## Instructions to follow
Setting aside any pictures, reproduce the data exactly.

[Human pose keypoint data]
※ ※ ※

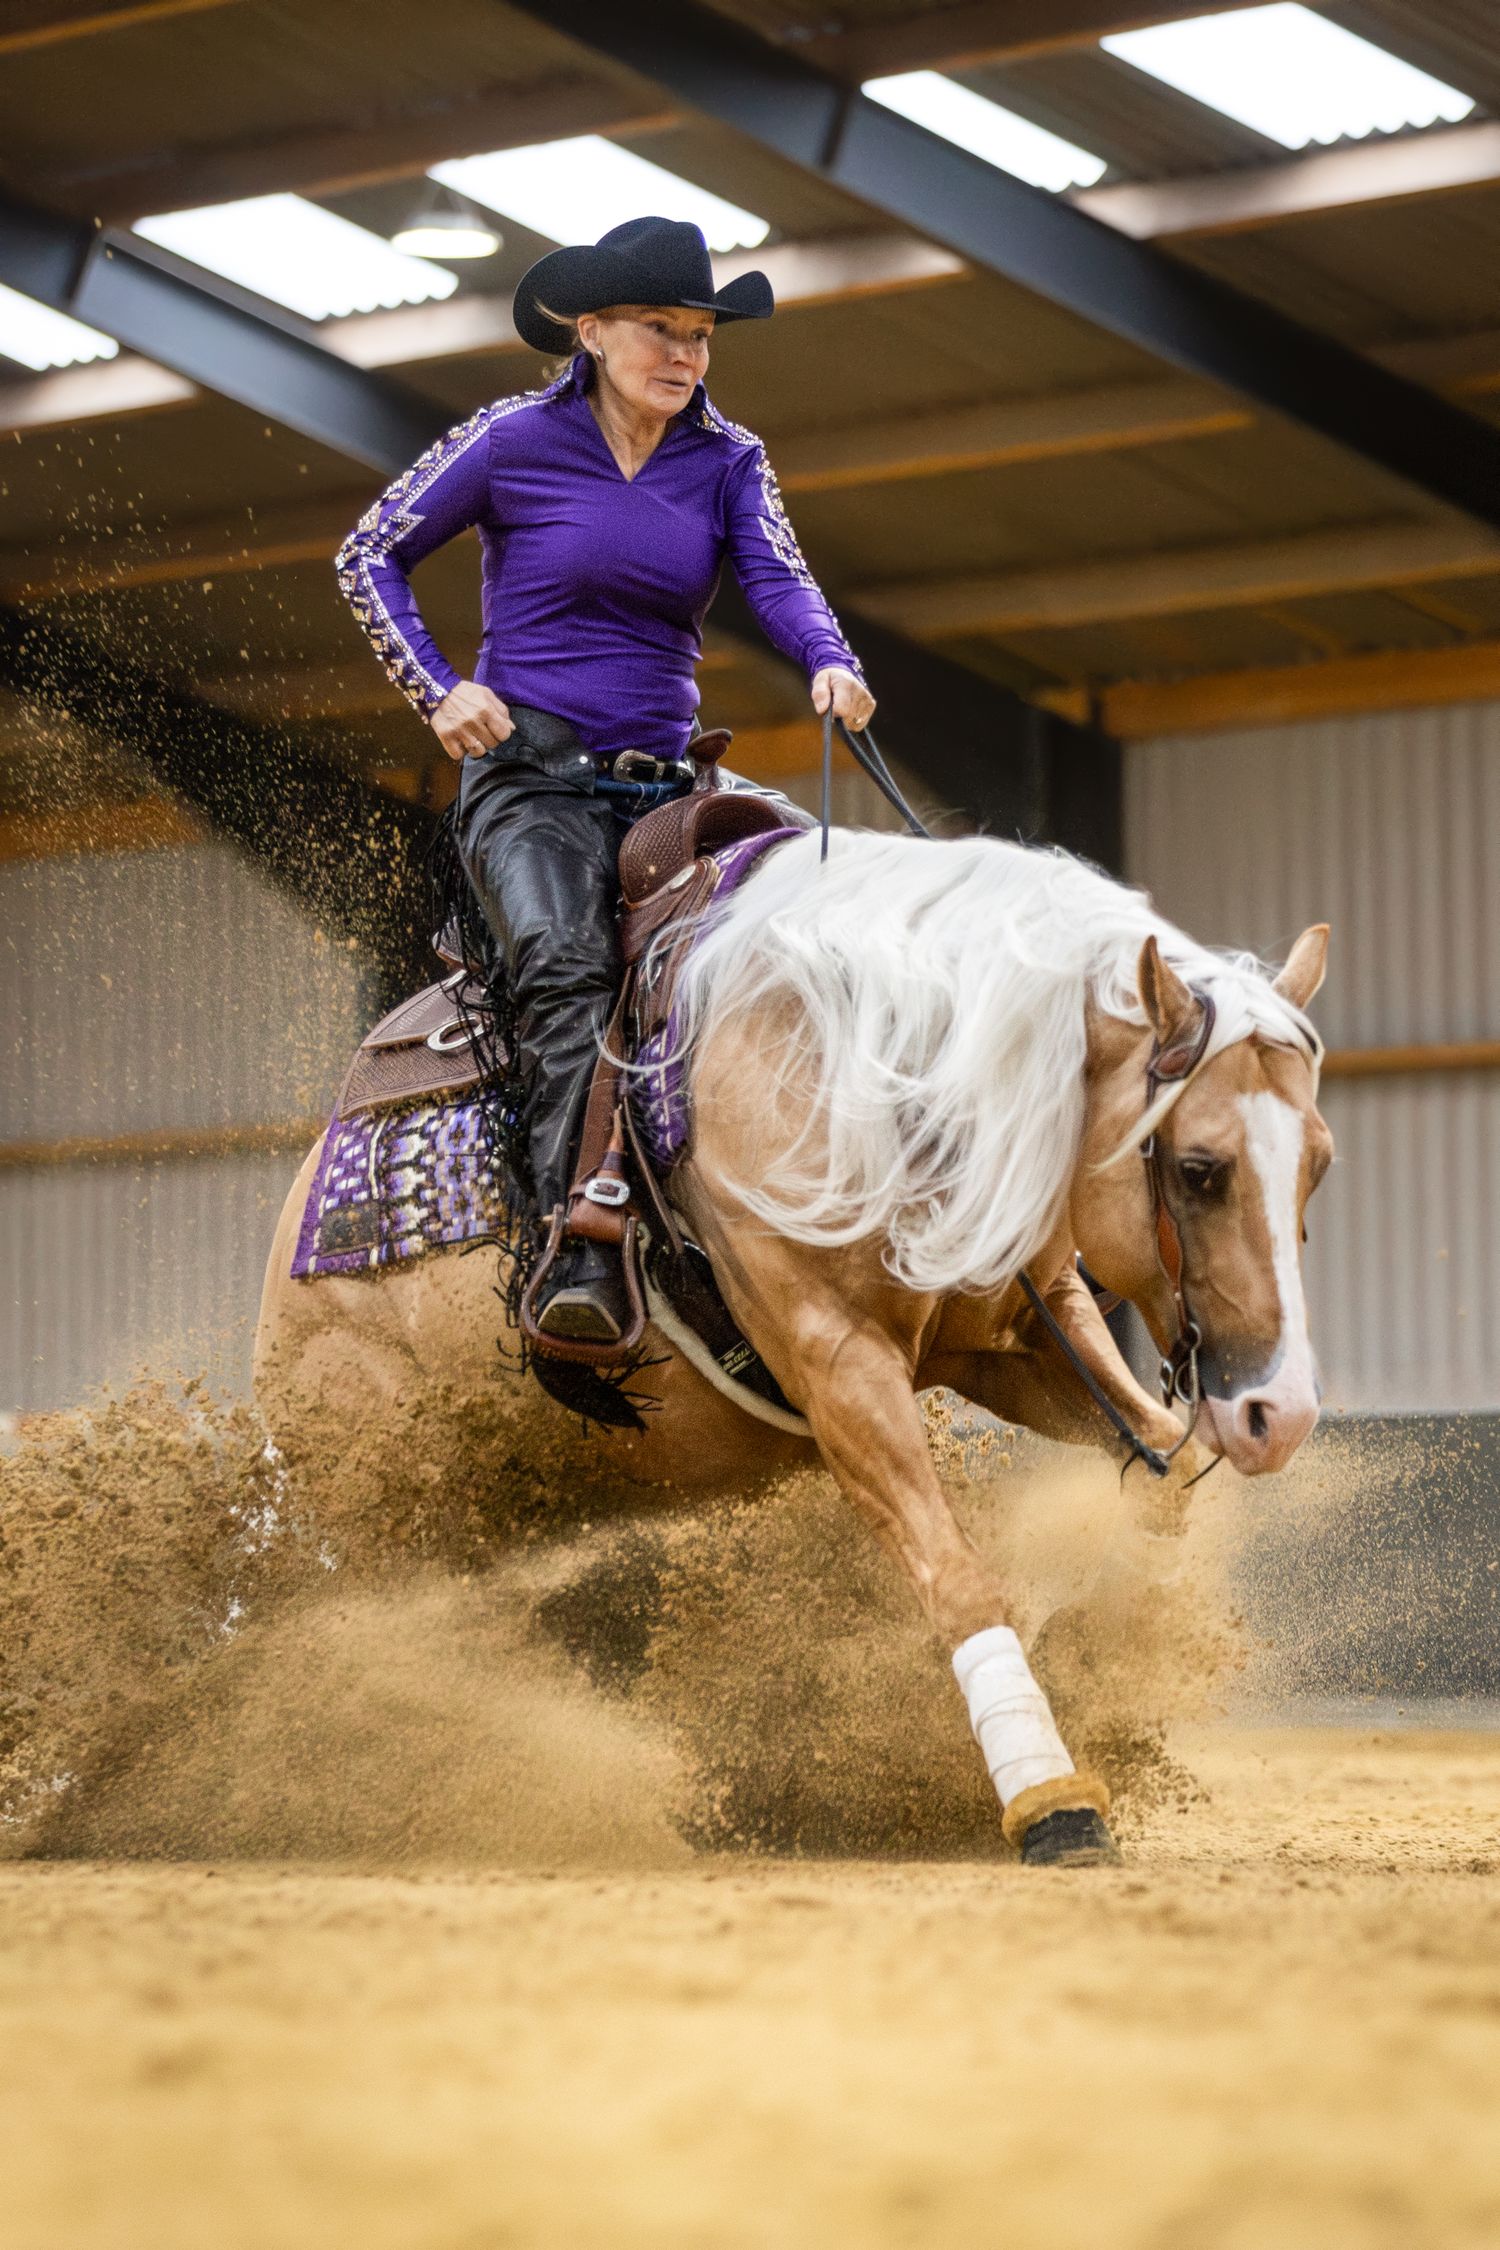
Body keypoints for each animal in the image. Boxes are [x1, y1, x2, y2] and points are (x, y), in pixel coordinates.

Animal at [255, 828, 1331, 1867]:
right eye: (1199, 1169)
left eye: (1317, 1161)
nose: (1280, 1416)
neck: (877, 1067)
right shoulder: (838, 1367)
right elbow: (957, 1575)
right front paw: (1053, 1803)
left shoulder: (1027, 1333)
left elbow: (1163, 1470)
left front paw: (1089, 1661)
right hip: (387, 1505)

※ ※ ※

## Finished task
Body keypoints for each animal in the image. Boxes are [x1, y1, x2, y2] and points are (x, y), in pixel coordinates.

Animal at [255, 828, 1331, 1867]:
right eye: (1199, 1169)
left eye: (1317, 1161)
nose: (1280, 1416)
neck: (877, 1067)
right shoulder: (838, 1367)
right elbow: (957, 1575)
right front paw: (1053, 1803)
left shoulder: (1027, 1333)
left elbow: (1163, 1470)
left front paw: (1089, 1661)
right hip: (387, 1505)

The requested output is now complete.